How well do you know your microbiome? Microbiomes are composed of the trillions of microbes living in our bodies, most of which inhabit our digestive system. Microbes are microscopic organisms, including (but not limited to) bacteria, viruses and fungi. Some help with digestion; some can make us sick; others stimulate the immune system and help keep us healthy. Most are harmless.
Your microbiome changes throughout your life. As a baby, you pick up some microbes from your mom. You get others from the food you eat, the type of place you live in, even your pets. Each one is highly personalized. Recently, we have come to understand that our microbiome can have profound impact on the activity of our immune system. This observation has led Roswell Park clinical and basic researchers to begin studies manipulating the microbiome to further enhance immunotherapies for cancer. Further insight into the complex interaction between our microbiome, our health and fighting off cancer will lead us to new and novel approaches.
Roswell Park Comprehensive Cancer Center already has a number of ongoing projects in this area of research. To enhance and share our research in the field of microbiome science, the Alliance Foundation has partnered with Roswell Park scientists to unify our approach. The collection and analysis of microbiome data from the diverse research projects funded through the Alliance Foundation will be centralized and available for the Roswell Park community to enhance our understanding of the microbiome and how it interacts with other immune therapies, as well as to further explore how the microbiome can be manipulated to help patients.
This March, donations to the Roswell Park Alliance Foundation provided four pilot awards to explore different roles, influences and connections in this intriguing area. These studies are part of a larger microbiome initiative that is led by Brahm Segal, MD, Chair, Department of Internal Medicine; Susan McCann, PhD, RD, Department of Cancer Prevention and Control; and Emese Zsiros, MD, PhD, Department of Gynecologic Oncology.
Grace Dy, MD, Chief of Thoracic Oncology, is leading a team investigating the effect of a particular targeted cancer therapy on the gut microbiome function and flora of patients with a specific kind of advanced non-small-cell lung cancer. They will also seek to determine how acquired resistance to a specific cancer treatment may be related to the gut microbiome.

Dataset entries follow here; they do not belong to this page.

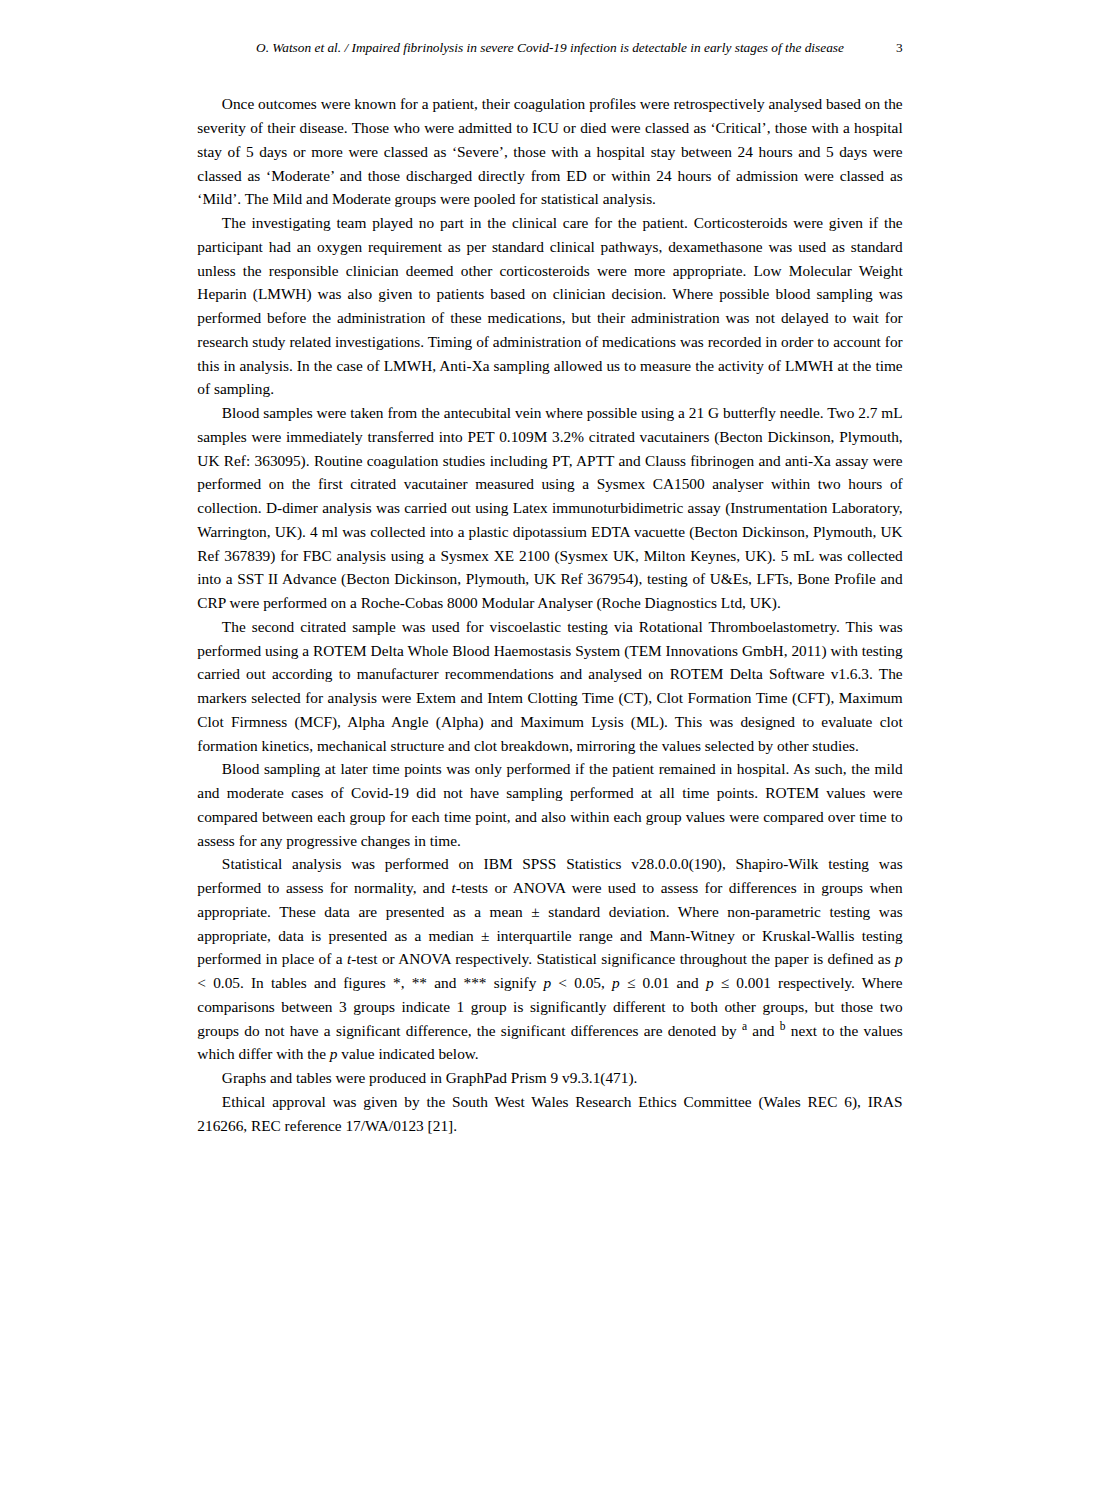O. Watson et al. / Impaired fibrinolysis in severe Covid-19 infection is detectable in early stages of the disease 3
Once outcomes were known for a patient, their coagulation profiles were retrospectively analysed based on the severity of their disease. Those who were admitted to ICU or died were classed as ‘Critical’, those with a hospital stay of 5 days or more were classed as ‘Severe’, those with a hospital stay between 24 hours and 5 days were classed as ‘Moderate’ and those discharged directly from ED or within 24 hours of admission were classed as ‘Mild’. The Mild and Moderate groups were pooled for statistical analysis.
The investigating team played no part in the clinical care for the patient. Corticosteroids were given if the participant had an oxygen requirement as per standard clinical pathways, dexamethasone was used as standard unless the responsible clinician deemed other corticosteroids were more appropriate. Low Molecular Weight Heparin (LMWH) was also given to patients based on clinician decision. Where possible blood sampling was performed before the administration of these medications, but their administration was not delayed to wait for research study related investigations. Timing of administration of medications was recorded in order to account for this in analysis. In the case of LMWH, Anti-Xa sampling allowed us to measure the activity of LMWH at the time of sampling.
Blood samples were taken from the antecubital vein where possible using a 21 G butterfly needle. Two 2.7 mL samples were immediately transferred into PET 0.109M 3.2% citrated vacutainers (Becton Dickinson, Plymouth, UK Ref: 363095). Routine coagulation studies including PT, APTT and Clauss fibrinogen and anti-Xa assay were performed on the first citrated vacutainer measured using a Sysmex CA1500 analyser within two hours of collection. D-dimer analysis was carried out using Latex immunoturbidimetric assay (Instrumentation Laboratory, Warrington, UK). 4 ml was collected into a plastic dipotassium EDTA vacuette (Becton Dickinson, Plymouth, UK Ref 367839) for FBC analysis using a Sysmex XE 2100 (Sysmex UK, Milton Keynes, UK). 5 mL was collected into a SST II Advance (Becton Dickinson, Plymouth, UK Ref 367954), testing of U&Es, LFTs, Bone Profile and CRP were performed on a Roche-Cobas 8000 Modular Analyser (Roche Diagnostics Ltd, UK).
The second citrated sample was used for viscoelastic testing via Rotational Thromboelastometry. This was performed using a ROTEM Delta Whole Blood Haemostasis System (TEM Innovations GmbH, 2011) with testing carried out according to manufacturer recommendations and analysed on ROTEM Delta Software v1.6.3. The markers selected for analysis were Extem and Intem Clotting Time (CT), Clot Formation Time (CFT), Maximum Clot Firmness (MCF), Alpha Angle (Alpha) and Maximum Lysis (ML). This was designed to evaluate clot formation kinetics, mechanical structure and clot breakdown, mirroring the values selected by other studies.
Blood sampling at later time points was only performed if the patient remained in hospital. As such, the mild and moderate cases of Covid-19 did not have sampling performed at all time points. ROTEM values were compared between each group for each time point, and also within each group values were compared over time to assess for any progressive changes in time.
Statistical analysis was performed on IBM SPSS Statistics v28.0.0.0(190), Shapiro-Wilk testing was performed to assess for normality, and t-tests or ANOVA were used to assess for differences in groups when appropriate. These data are presented as a mean ± standard deviation. Where non-parametric testing was appropriate, data is presented as a median ± interquartile range and Mann-Witney or Kruskal-Wallis testing performed in place of a t-test or ANOVA respectively. Statistical significance throughout the paper is defined as p < 0.05. In tables and figures *, ** and *** signify p < 0.05, p ≤ 0.01 and p ≤ 0.001 respectively. Where comparisons between 3 groups indicate 1 group is significantly different to both other groups, but those two groups do not have a significant difference, the significant differences are denoted by a and b next to the values which differ with the p value indicated below.
Graphs and tables were produced in GraphPad Prism 9 v9.3.1(471).
Ethical approval was given by the South West Wales Research Ethics Committee (Wales REC 6), IRAS 216266, REC reference 17/WA/0123 [21].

Khurshid Guru, MD, Chair, Department of Urology, and Li Tang, MD, PhD, Department of Cancer Prevention and Control, are leading a study exploring the role of the urinary microbiome in bladder cancer. The traditional concept that the urinary tract is sterile has changed over the past five years. We are investigating the changes that occur to the bacteria that are normally present in urine; whether they can promote the development of cancer or affect tumor response to different therapeutic agents; and how lifestyle changes can affect them.
Fumito Ito, MD, PhD, Department of Surgical Oncology and the Center for
Immunotherapy, is heading a study exploring biomarkers — substances that give doctors measurable signs about how well a treatment is working. The team will explore whether changes in a particular biomarker correlate with the gut microbiome composition in patients who respond to the immunotherapy called checkpoint inhibitors, which block proteins that stop the immune system from attacking cancer cells. This could help us better monitor how well treatment is working in a patient and could lead to innovative new approaches in cancer immunotherapy.
A team led by Dr. Zsiros will study how the composition of the gut microbiome affects response to immune checkpoint inhibitors in patients with epithelial ovarian cancer. The team will also study how manipulating the composition of the gut microbiome could improve the responses to immunotherapeutic agents in cancer patients.